Provided text:
Monday, January 09, 2006

chicken soup

Like a lot of other foodbloggers, I feel a need to abjure cookies and all their ilk for a while. It's true that yesterday I went out to lunch with my sister and had dessert--a tiny chocolate cake with a molten chocolate center, topped off by vanilla gelato. But that's absolutely the last of that kind of thing for a while. (Unless I'm tempted beyond my strength.) Therefore, tonight I'm making chicken soup for dinner.

Chicken Soup

This is not my mother’s recipe, for she didn’t make chicken soup. She made vegetable soup and split pea soup. In a frisky mood, she sometimes made vichysoisse, but she served it hot, not sure why. Maybe cold soup seemed silly to her. It was fine. But I don’t remember her ever making chicken soup. When we had that, it was from a red and white can, often for lunch with a grilled cheese sandwich.

I did use recipes originally when I made chicken soup—I have a recipe card from when I first got married hubristically titled “Chicken Vegetable Soup Supreme.” My experimental contribution to the annals of chicken soup was adding a chopped apple. But now when I make chicken soup, I go with the flow. If I have time, or if I have some in the freezer, I make a separate chicken stock. But often I just poach the chicken and use that poaching liquid as the basis for the soup.

This time, I have on hand

1 whole chicken breast, skin on

3 onions

4-5 carrots, both the regular orange and also some maroon ones I got at the market

3 medium potatoes

1 stalk celery with some leaves on it

½ red pepper

a big pinch of tarragon

a corresponding pinch of dried mint

a pinch of basil

a few shakes of cayenne pepper

a slug of white wine (about a half cup, I’d guess)

salt and pepper to taste

Put the chicken in a pot with one of the onions and the celery. Cover with water and throw in a few shakes of salt. Bring to a boil and simmer gently for abt 20 minutes. Take chicken out and cool, then take the meat off the bones and cut bite-size; discard skin. Other recipes always say to discard the solids in a stock, but I often just cut them up and put them in with the rest of the soup. If this is a bad idea, someone please let me know. Put the chopped carrots, onions, and red pepper in the pan with the chicken-poaching water and the wine. Add a little water if it seems like not enough. Add the herbs and the pepper and a bit of salt, and cook until the carrots are approaching doneness. Add chopped potatoes and simmer for maybe 10 minutes more. Add the chicken.

Written exercise 1:
In the chicken soup recipe, please replace "tarragon" with "thyme" and give the passage starting at "1 stalk celery" and ending at "cup, I’d guess)".
Written exercise 2:
Condense the paragraph of the chicken soup recipe that begins "This is not my mother's recipe" into a short bulleted list of its main facts.

Information shown:
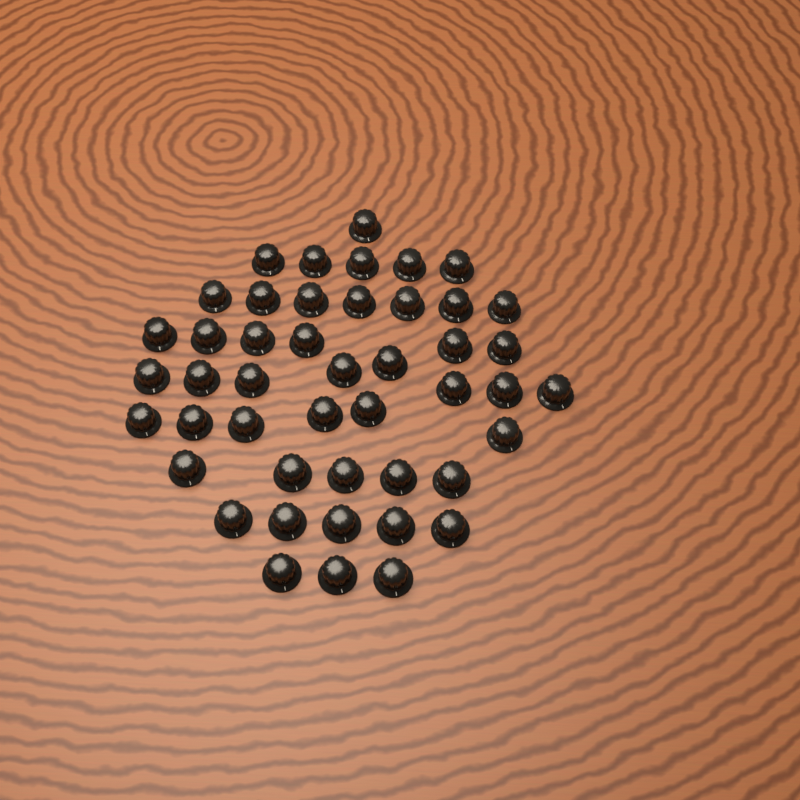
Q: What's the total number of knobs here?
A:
==
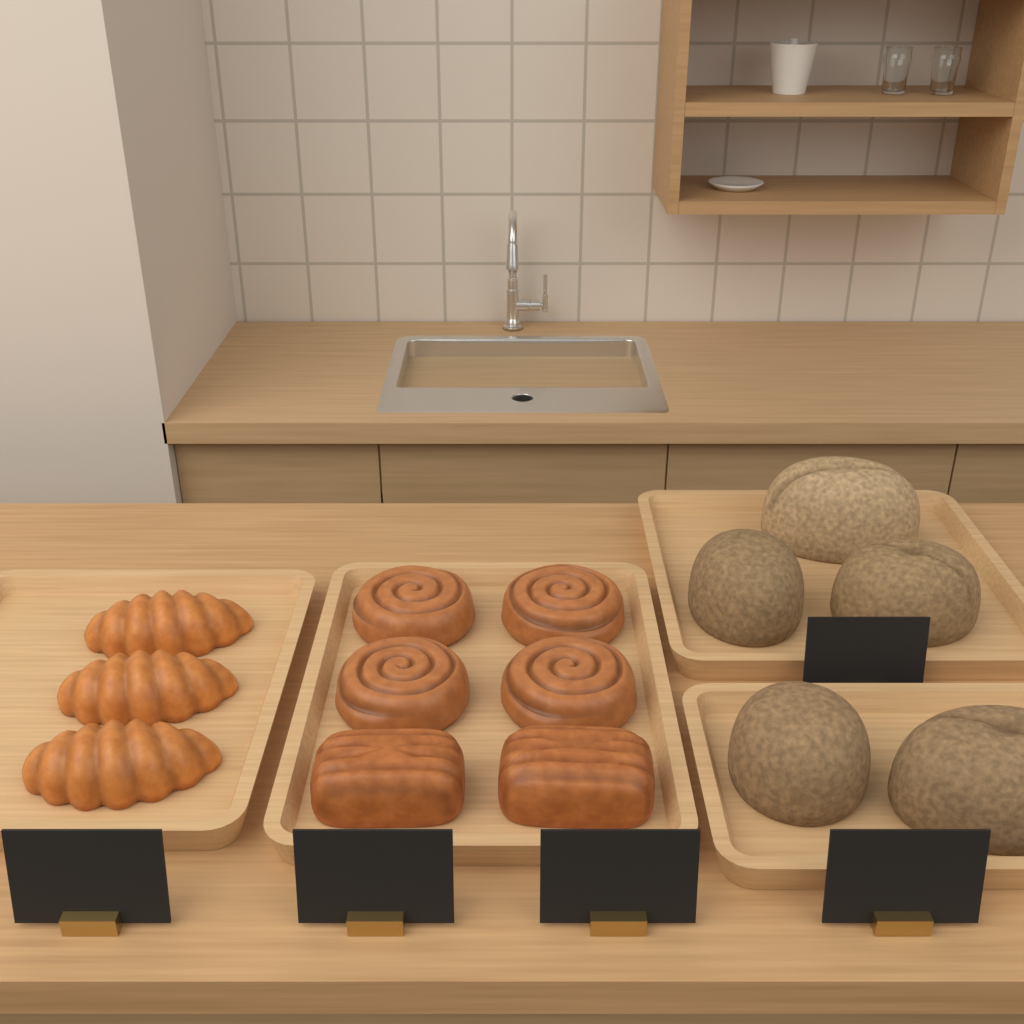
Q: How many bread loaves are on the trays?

Full answer 1:
1 stalk celery with some leaves on it

½ red pepper

a big pinch of thyme

a corresponding pinch of dried mint

a pinch of basil

a few shakes of cayenne pepper

a slug of white wine (about a half cup, I’d guess)

Full answer 2:
- The recipe isn't the writer's mother's, because she didn't make chicken soup.
- She made vegetable soup and split pea soup, and sometimes vichysoisse, which she served hot.
- At home, chicken soup came from a red and white can, often for lunch with a grilled cheese sandwich.